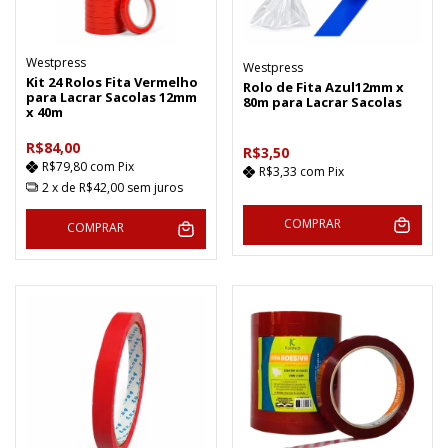
Westpress
Westpress
Kit 24 Rolos Fita Vermelho
Rolo de Fita Azul12mm x
para Lacrar Sacolas 12mm
80m para Lacrar Sacolas
x 40m
R$84,00
R$3,50
R$79,80
com
Pix
R$3,33
com
Pix
2
x de
R$42,00
sem juros
COMPRAR
COMPRAR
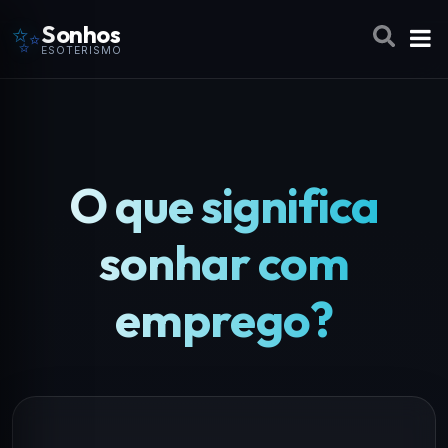
✨
Sonhos
ESOTERISMO
O que significa
sonhar com
emprego?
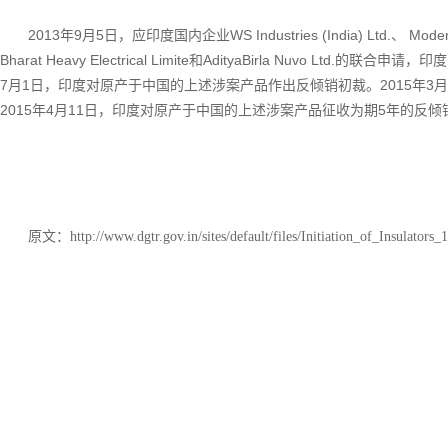
2013年9月5日，应印度国内企业WS Industries (India) Ltd.、 Modern Ins
Bharat Heavy Electrical Limite和AdityaBirla Nuvo 
7月1日，印度对原产于中国的上述涉案产品作出反倾销初裁。2015年3
2015年4月11日，印度对原产于中国的上述涉案产品征收为期5年的反倾销税
原文：
http://www.dgtr.gov.in/sites/default/files/Initiation_of_Insulators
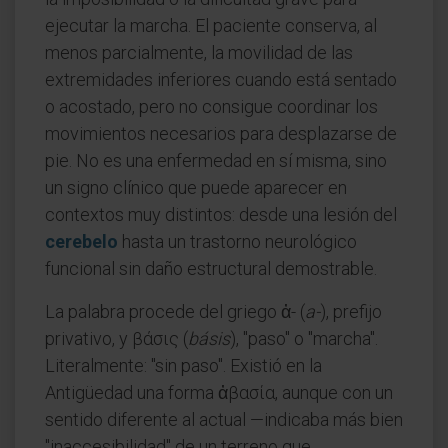
ejecutar la marcha. El paciente conserva, al
menos parcialmente, la movilidad de las
extremidades inferiores cuando está sentado
o acostado, pero no consigue coordinar los
movimientos necesarios para desplazarse de
pie. No es una enfermedad en sí misma, sino
un signo clínico que puede aparecer en
contextos muy distintos: desde una lesión del
cerebelo
hasta un trastorno neurológico
funcional sin daño estructural demostrable.
La palabra procede del griego ἀ- (
a-
), prefijo
privativo, y βάσις (
básis
), "paso" o "marcha".
Literalmente: "sin paso". Existió en la
Antigüedad una forma ἀβασία, aunque con un
sentido diferente al actual —indicaba más bien
"inaccesibilidad" de un terreno que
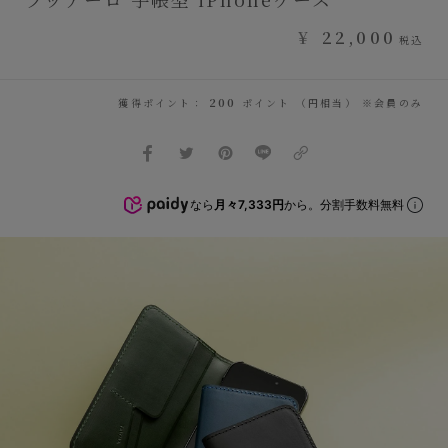
¥
22,000
税込
獲得ポイント：
200
ポイント （円相当） ※会員のみ
なら
月々7,333円
から。分割手数料無料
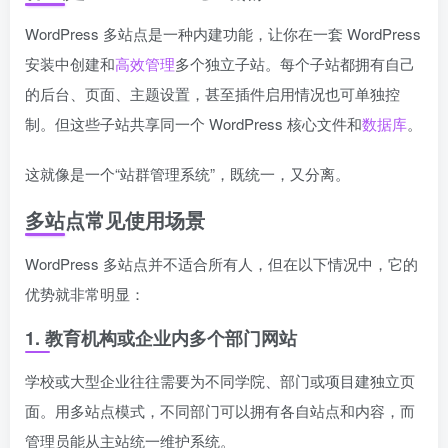
WordPress 多站点是一种内建功能，让你在一套 WordPress
安装中创建和
高效管理
多个独立子站。每个子站都拥有自己
的后台、页面、主题设置，甚至插件启用情况也可单独控
制。但这些子站共享同一个 WordPress 核心文件和
数据库
。
这就像是一个“站群管理系统”，既统一，又分离。
多站点常见使用场景
WordPress 多站点并不适合所有人，但在以下情况中，它的
优势就非常明显：
1. 教育机构或企业内多个部门网站
学校或大型企业往往需要为不同学院、部门或项目建独立页
面。用多站点模式，不同部门可以拥有各自站点和内容，而
管理员能从主站统一维护系统。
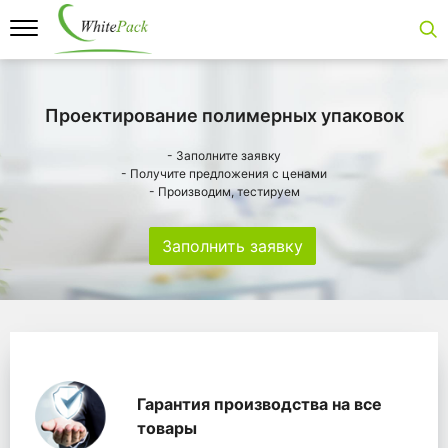
Проектирование полимерных упаковок
- Заполните заявку
- Получите предложения с ценами
- Производим, тестируем
Заполнить заявку
Особенности
Главная
Главные банеры
WhitePack переработк
Гарантия производства на все
товары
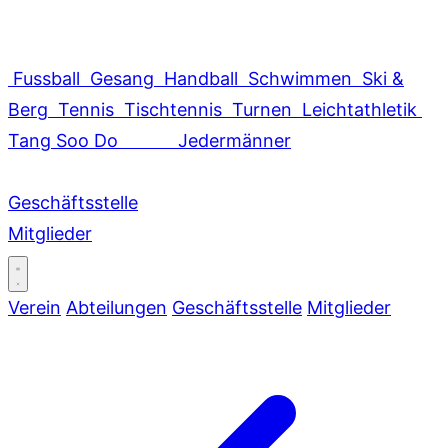
Fussball
Gesang
Handball
Schwimmen
Ski &
Berg
Tennis
Tischtennis
Turnen
Leichtathletik
Tang Soo Do
Jedermänner
Geschäftsstelle
Mitglieder
Verein
Abteilungen
Geschäftsstelle
Mitglieder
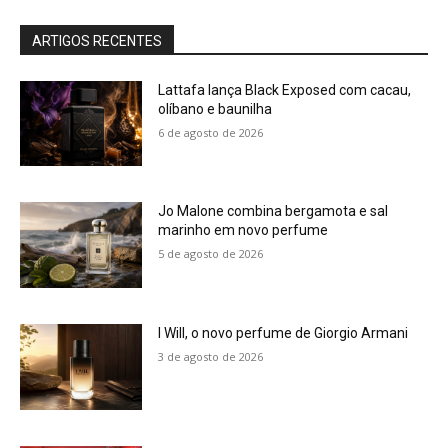
ARTIGOS RECENTES
Lattafa lança Black Exposed com cacau,
olíbano e baunilha
6 de agosto de 2026
Jo Malone combina bergamota e sal
marinho em novo perfume
5 de agosto de 2026
I Will, o novo perfume de Giorgio Armani
3 de agosto de 2026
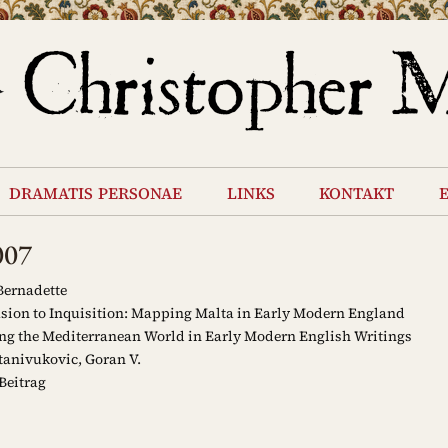
dramatis personae
links
kontakt
007
Bernadette
sion to Inquisition: Mapping Malta in Early Modern England
 the Mediterranean World in Early Modern English Writings
tanivukovic, Goran V.
Beitrag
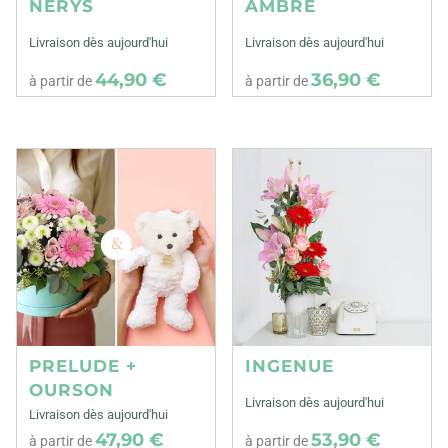
NERYS
AMBRE
Livraison dès aujourd'hui
Livraison dès aujourd'hui
44,90 €
36,90 €
à partir de
à partir de
PRELUDE +
INGENUE
OURSON
Livraison dès aujourd'hui
Livraison dès aujourd'hui
47,90 €
53,90 €
à partir de
à partir de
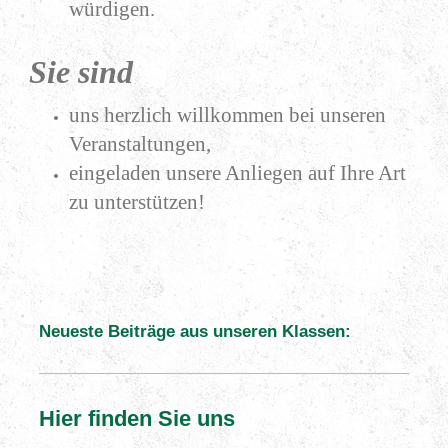
würdigen.
Sie sind
uns herzlich willkommen bei unseren
Veranstaltungen,
eingeladen unsere Anliegen auf Ihre Art
zu unterstützen!
Neueste Beiträge aus unseren Klassen:
Hier finden Sie uns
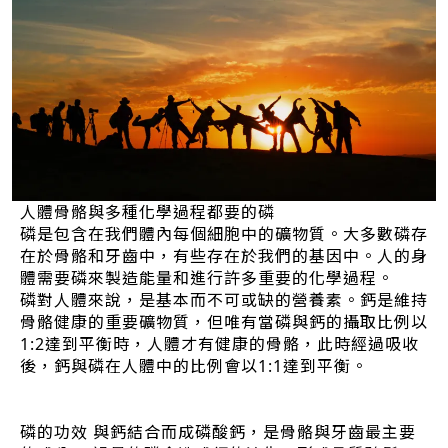
人體骨骼與多種化學過程都要的磷
磷是包含在我們體內每個細胞中的礦物質。大多數磷存
在於骨骼和牙齒中，有些存在於我們的基因中。人的身
體需要磷來製造能量和進行許多重要的化學過程。
磷對人體來說，是基本而不可或缺的營養素。鈣是維持
骨骼健康的重要礦物質，但唯有當磷與鈣的攝取比例以
1:2達到平衡時，人體才有健康的骨骼，此時經過吸收
後，鈣與磷在人體中的比例會以1:1達到平衡。
磷的功效 與鈣結合而成磷酸鈣，是骨骼與牙齒最主要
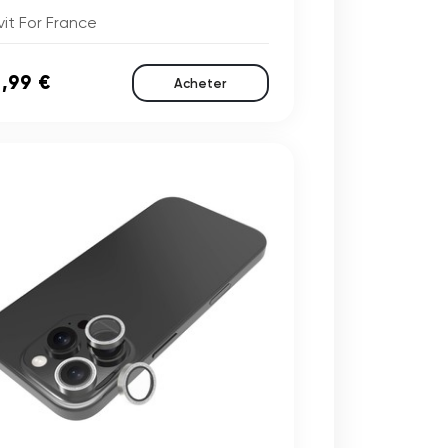
it For France
,99 €
Acheter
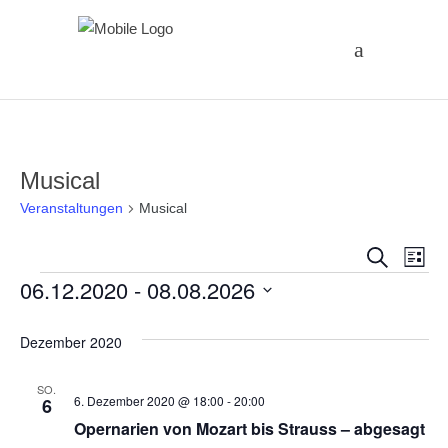
Musical
Veranstaltungen
Musical
Vera
Ve
Suche
Liste
Veranstaltungen
06.12.2020
 - 
08.08.2026
An
Suc
Datum
Na
und
Dezember 2020
wählen.
Ansi
SO.
6. Dezember 2020 @ 18:00
-
20:00
6
Opernarien von Mozart bis Strauss – abgesagt
Navi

────────

## To do
Only one thing is wanted in reply: the number of lines in the entries that hold the string "Lacrar".

## Written solution
2